Thank you very much, @ImNunTheWiser , for your data of yesterday evening. So if that 117/462 was the number of farms that would have lost out based only on APR we don’t know the true scope ofcthe problem.

This does lead to a new question. Britain is said to be a nation of shopkeepers. Small family businesses are caught up in the same problem. In Treasury’s projection only ‘a majority’ of family businesses will not feel the heatfrom this tax change - it is a worse projection than for farmers.

Why are farmers not making common cause with small family business owners?

BeensOnToost · 20/11/2024 08:11

I dont agree with inheritance tax generally but rather selfishly I can't help thinking that if Labour back down, they need to find a way to raise the money they were expecting from this so who will fund that black hole? Will we all be taxed more? Or will services be cut?

WhitegreeNcandle · 20/11/2024 08:31

louddumpernoise · 20/11/2024 07:27

Nope the profit on milk supports his figures.... just because the facts don't support your argument, doesn't make it wrong.

Like i hinted, Dairy isn't all farming.

Subsidies for farmers are still very much alive and kicking, Reeves has not altered any of them, they are the same ones the Tories introduced "Public good" instead of acreage/production.

So much for food supply?

I suppose to be fair SFI and CS grants counld
be considered subsidies but they aren’t money for nothing anymore in the traditional sense of a farming subsidy.

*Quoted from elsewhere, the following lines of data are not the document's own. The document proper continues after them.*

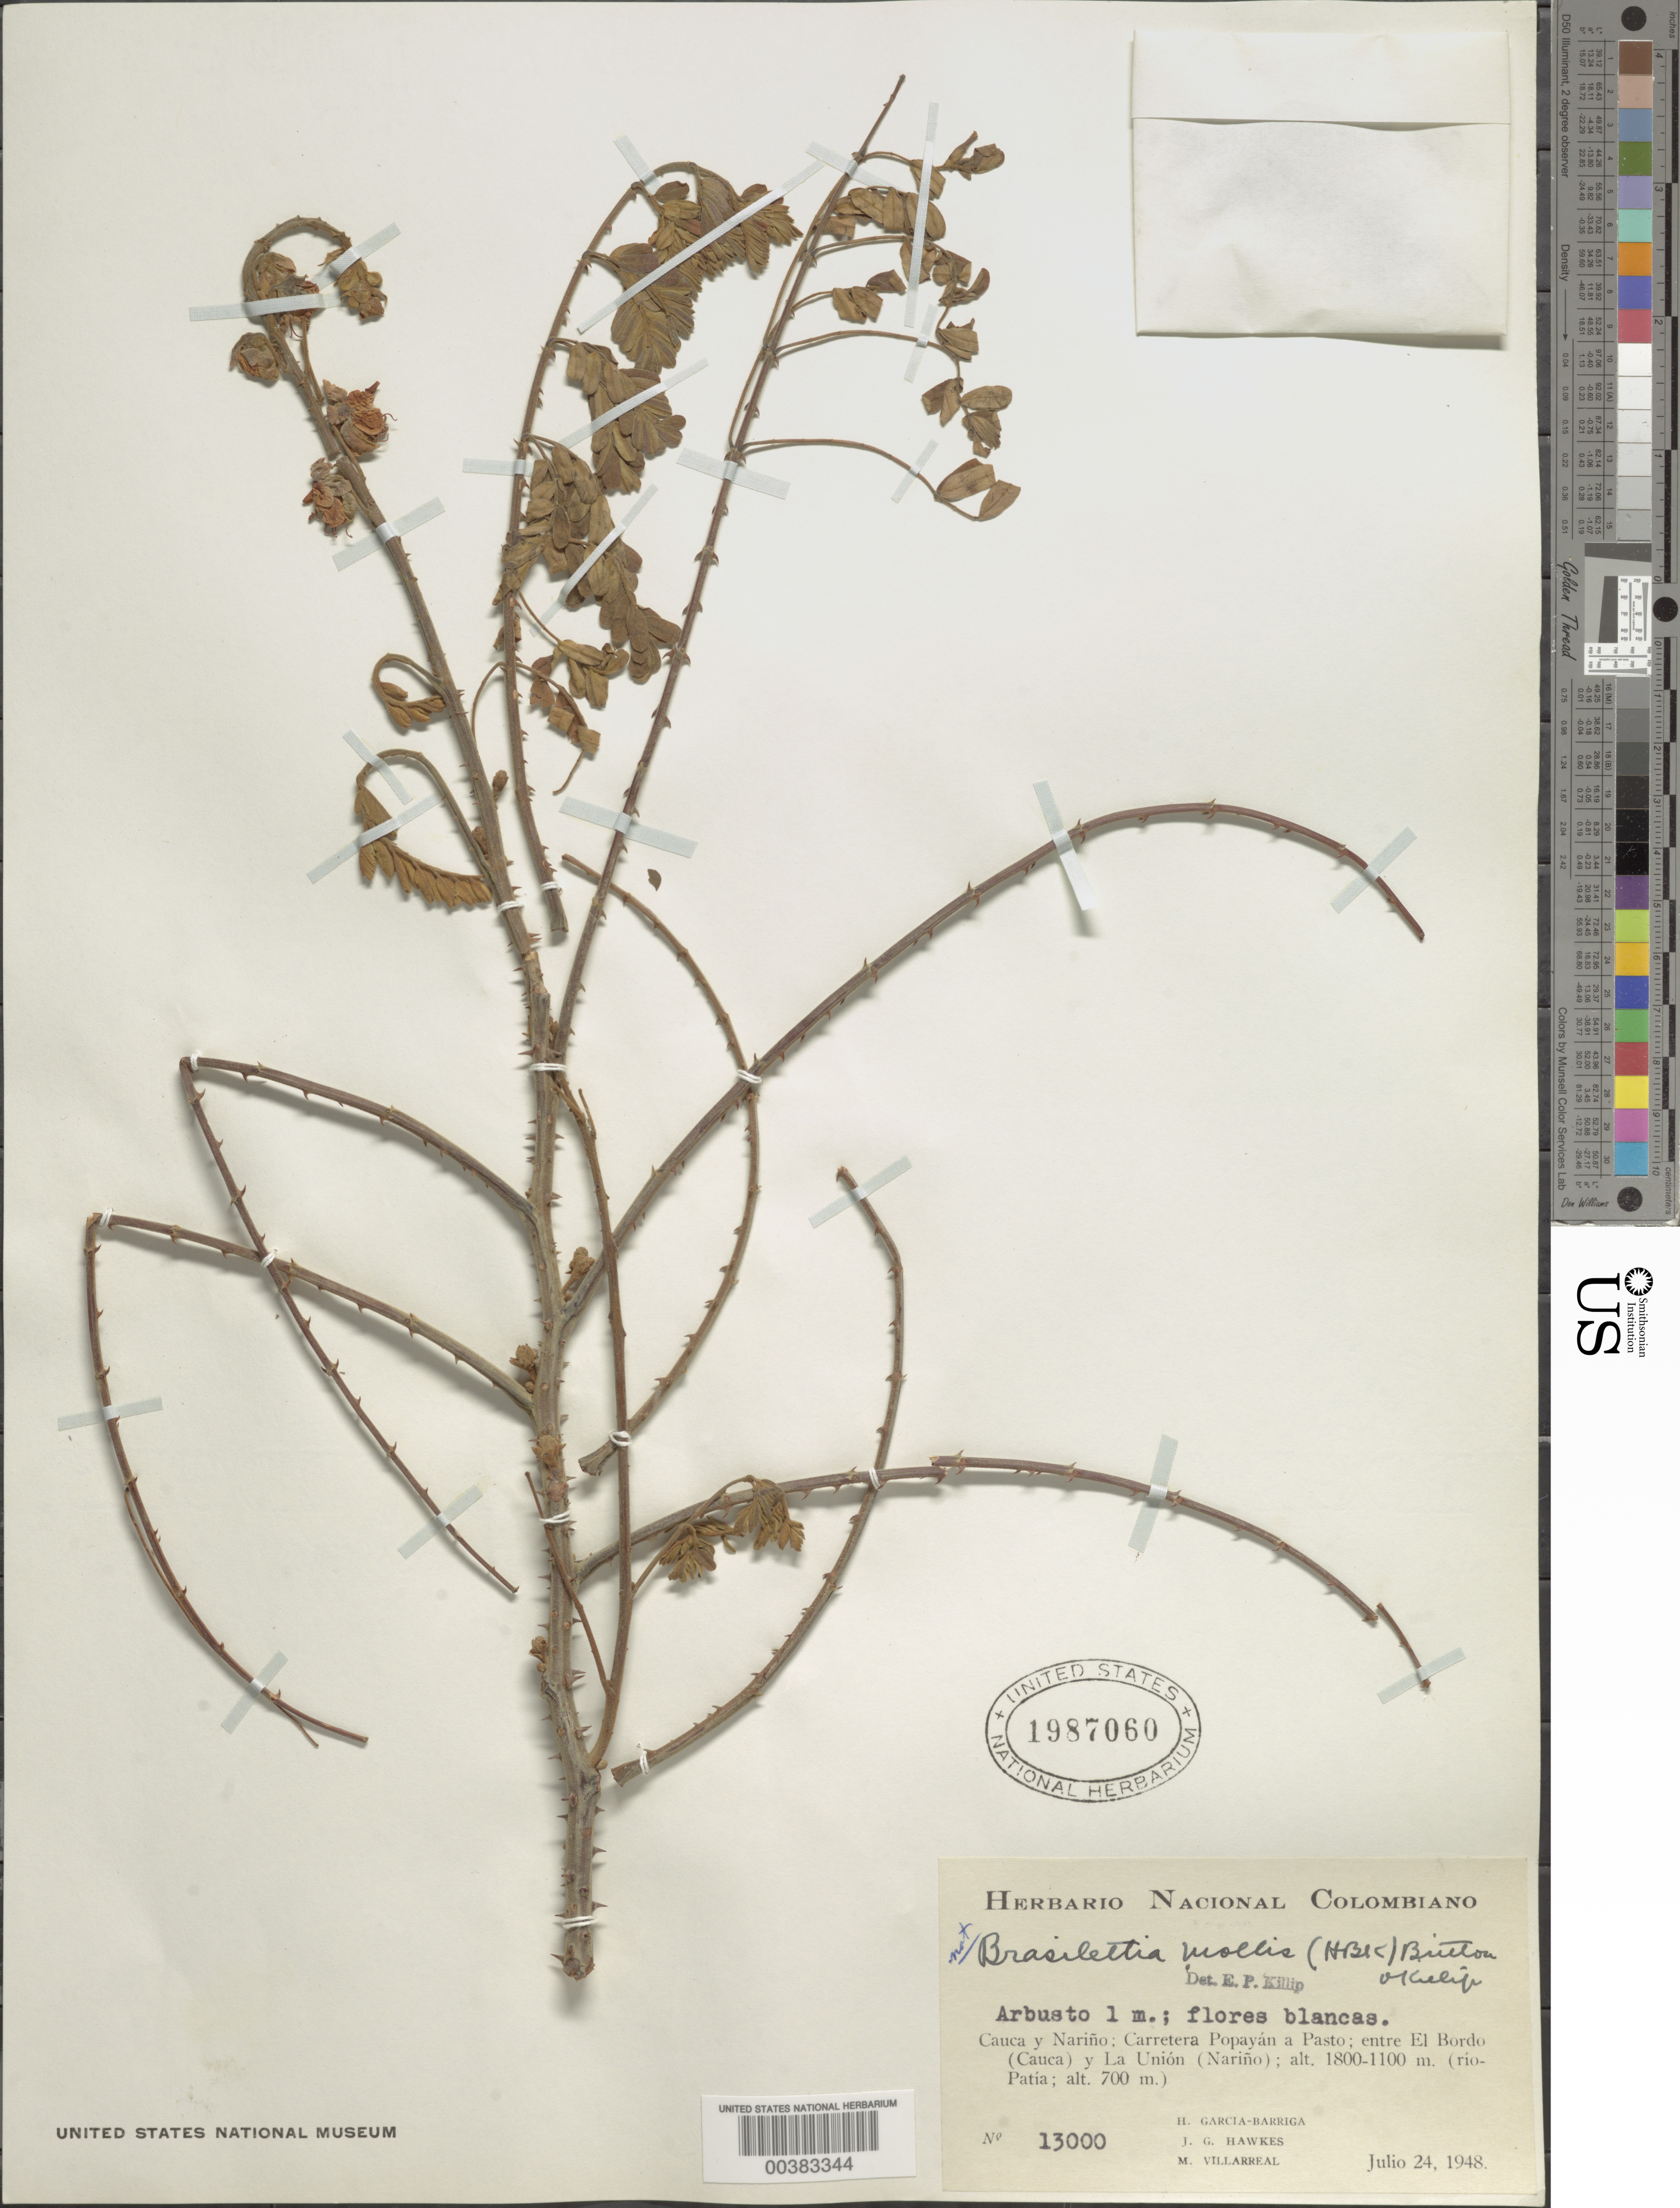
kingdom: Plantae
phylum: Tracheophyta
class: Magnoliopsida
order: Fabales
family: Fabaceae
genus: Biancaea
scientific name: Biancaea decapetala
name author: (Roth) O. Deg.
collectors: H. García Barriga, J. Hawkes & M. Villarreal V.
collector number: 13000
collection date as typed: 24 Jul 1948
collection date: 1948-07-24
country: Colombia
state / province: Cauca / Nariño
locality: Carretera Popayan a Pasto; entre el Bordo (Cauca) y La Union (Narino)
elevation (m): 700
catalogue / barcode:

louddumpernoise · 20/11/2024 08:39

WhitegreeNcandle · 20/11/2024 08:31

I suppose to be fair SFI and CS grants counld
be considered subsidies but they aren’t money for nothing anymore in the traditional sense of a farming subsidy.

Its still £ billions for not doing very much at all.

Maybe if they don't want to pay IHT, perhaps a trade off would be the gradual removal of these payments?

Which has worked very well in other parts of the world

Chocso · 20/11/2024 08:46

louddumpernoise · 20/11/2024 07:16

So the Farmer near me who a few weeks ago boasted of making over 300k pre tax profit from his Dairy herd is lying?

Net profit on milk is over 1p per litre a 200 cow herd - about average size - would produce an around of 1.6m litres per year, a net pre tax profit of at least £160k...

Not saying ALL farmers make a fortune and prices fluctuate too but it should also be remembered that Farmers get subsidies that no other businesses get, its £ billions per year.

However, Reeves plans don't take into account that the very rich can still buy up farms and woodland and still get a massive IHT break.

I think she should go back to the drawing board and come up with a plan that removes tax breaks for the v wealthy buying up land.

I don't mind as long as the return on that subsidy is greater

marmaladeandpeanutbutter · 20/11/2024 08:48

BeensOnToost · 20/11/2024 08:11

I dont agree with inheritance tax generally but rather selfishly I can't help thinking that if Labour back down, they need to find a way to raise the money they were expecting from this so who will fund that black hole? Will we all be taxed more? Or will services be cut?

Traditionally it's working people who front the black holes, isn't it, one way or another. We've got used to the Tories, who always did.

I see that the supermarkets are also wailing this morning. Well, how about lower profits, instead of scaremongering about job cuts? That's a thought!